The problem: Give only the number of lines in the items below that contain the string "keeps". Letter case counts.

Data for processing:
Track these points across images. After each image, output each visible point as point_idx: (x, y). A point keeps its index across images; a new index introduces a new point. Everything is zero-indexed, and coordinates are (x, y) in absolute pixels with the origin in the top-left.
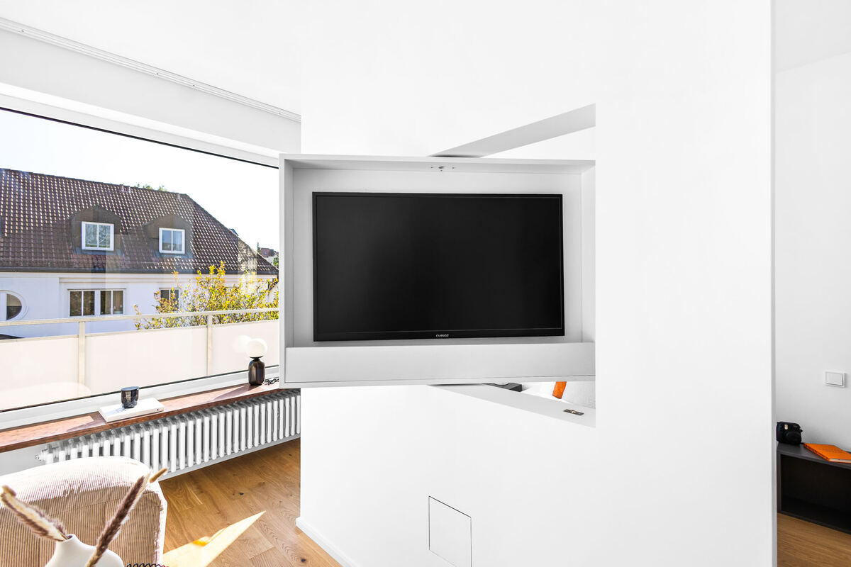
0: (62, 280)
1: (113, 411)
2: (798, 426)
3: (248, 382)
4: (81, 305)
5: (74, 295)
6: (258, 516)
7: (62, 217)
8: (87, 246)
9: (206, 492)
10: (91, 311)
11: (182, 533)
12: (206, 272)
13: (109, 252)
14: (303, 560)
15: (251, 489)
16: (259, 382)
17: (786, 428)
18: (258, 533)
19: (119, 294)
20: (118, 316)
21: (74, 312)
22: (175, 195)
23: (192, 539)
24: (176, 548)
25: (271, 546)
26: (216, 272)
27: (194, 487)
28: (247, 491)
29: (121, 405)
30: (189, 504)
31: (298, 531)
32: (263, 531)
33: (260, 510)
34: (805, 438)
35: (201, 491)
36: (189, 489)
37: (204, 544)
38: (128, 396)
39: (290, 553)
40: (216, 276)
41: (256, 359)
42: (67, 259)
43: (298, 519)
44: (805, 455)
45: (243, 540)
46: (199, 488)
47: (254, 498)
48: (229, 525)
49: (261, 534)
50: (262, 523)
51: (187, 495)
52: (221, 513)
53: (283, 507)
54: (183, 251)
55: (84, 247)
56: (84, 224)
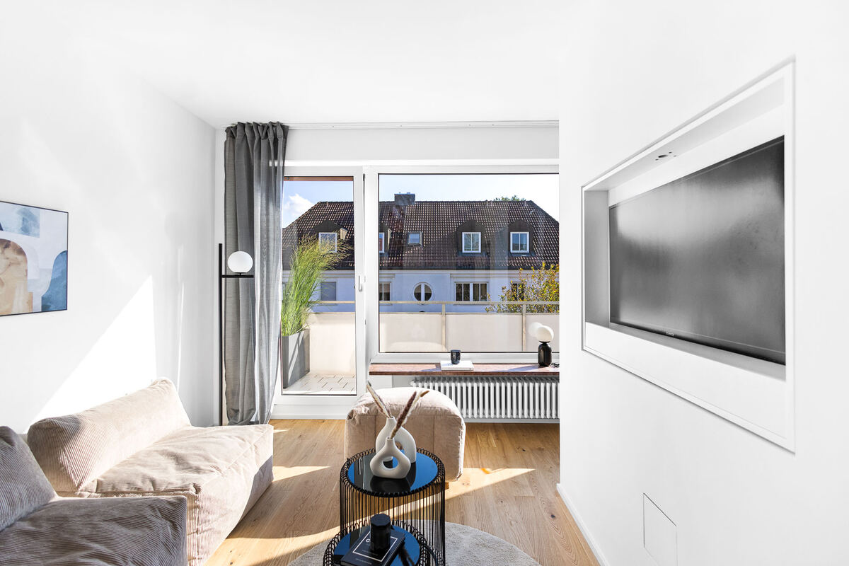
0: (453, 276)
1: (446, 364)
3: (537, 362)
4: (462, 293)
5: (458, 287)
6: (530, 470)
7: (452, 231)
8: (465, 250)
9: (501, 440)
10: (467, 298)
11: (478, 460)
13: (478, 254)
14: (553, 516)
15: (532, 450)
16: (546, 364)
18: (526, 482)
19: (484, 286)
20: (483, 302)
21: (459, 298)
22: (523, 202)
23: (482, 467)
24: (472, 467)
25: (532, 495)
27: (494, 434)
28: (528, 450)
29: (450, 362)
30: (488, 444)
31: (557, 494)
32: (529, 481)
33: (533, 467)
35: (498, 438)
36: (491, 434)
37: (488, 473)
38: (454, 356)
39: (544, 506)
41: (545, 344)
42: (454, 260)
43: (558, 484)
45: (514, 481)
46: (497, 435)
47: (532, 457)
48: (508, 467)
49: (528, 484)
50: (531, 477)
51: (488, 438)
52: (506, 458)
53: (551, 472)
54: (528, 251)
55: (463, 251)
56: (463, 234)
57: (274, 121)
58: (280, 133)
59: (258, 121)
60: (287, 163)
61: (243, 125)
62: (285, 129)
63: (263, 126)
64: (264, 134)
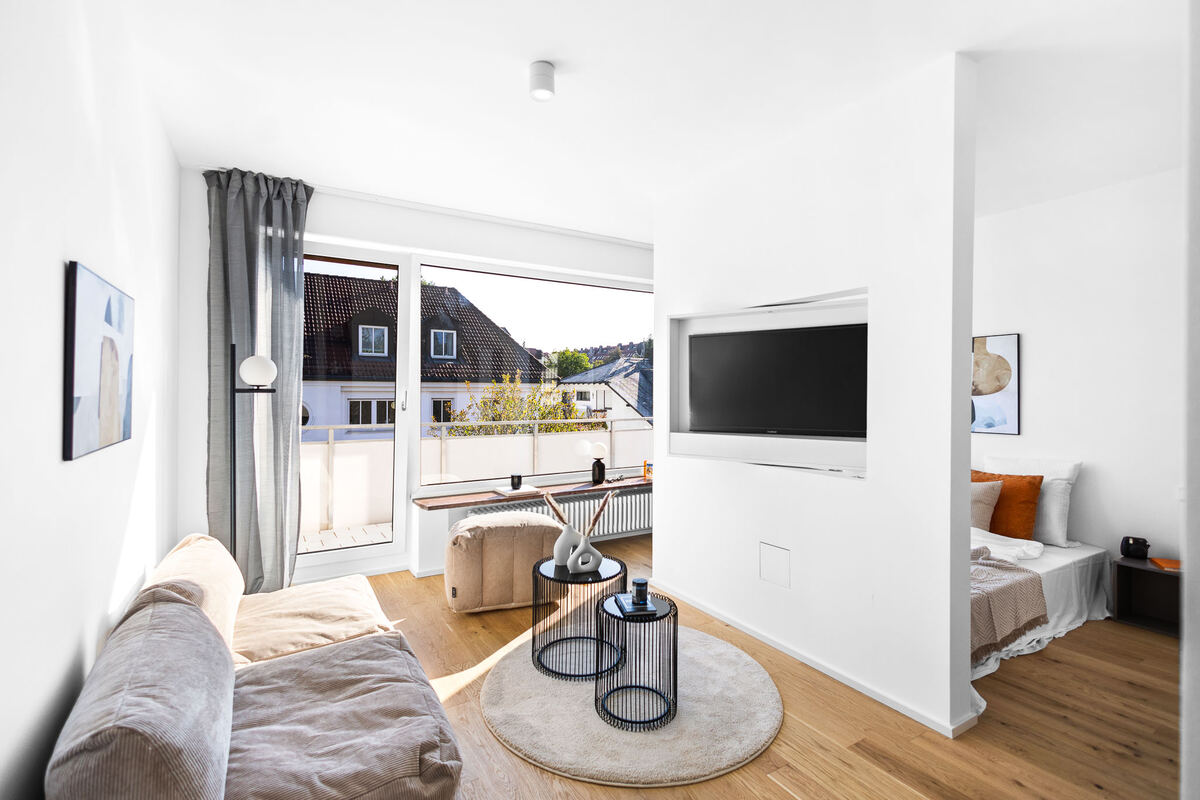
0: (345, 389)
1: (506, 489)
2: (1145, 541)
3: (590, 479)
4: (358, 413)
5: (354, 405)
7: (339, 321)
8: (363, 351)
10: (367, 420)
12: (500, 380)
13: (383, 357)
17: (1131, 542)
20: (391, 426)
21: (353, 420)
22: (443, 290)
26: (512, 380)
29: (511, 487)
34: (1151, 553)
38: (516, 480)
40: (512, 385)
41: (599, 460)
42: (347, 366)
44: (1150, 566)
54: (455, 356)
55: (361, 353)
56: (360, 327)
57: (295, 177)
58: (302, 194)
59: (267, 173)
60: (307, 237)
61: (243, 174)
62: (309, 191)
63: (275, 180)
64: (276, 192)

Output: 1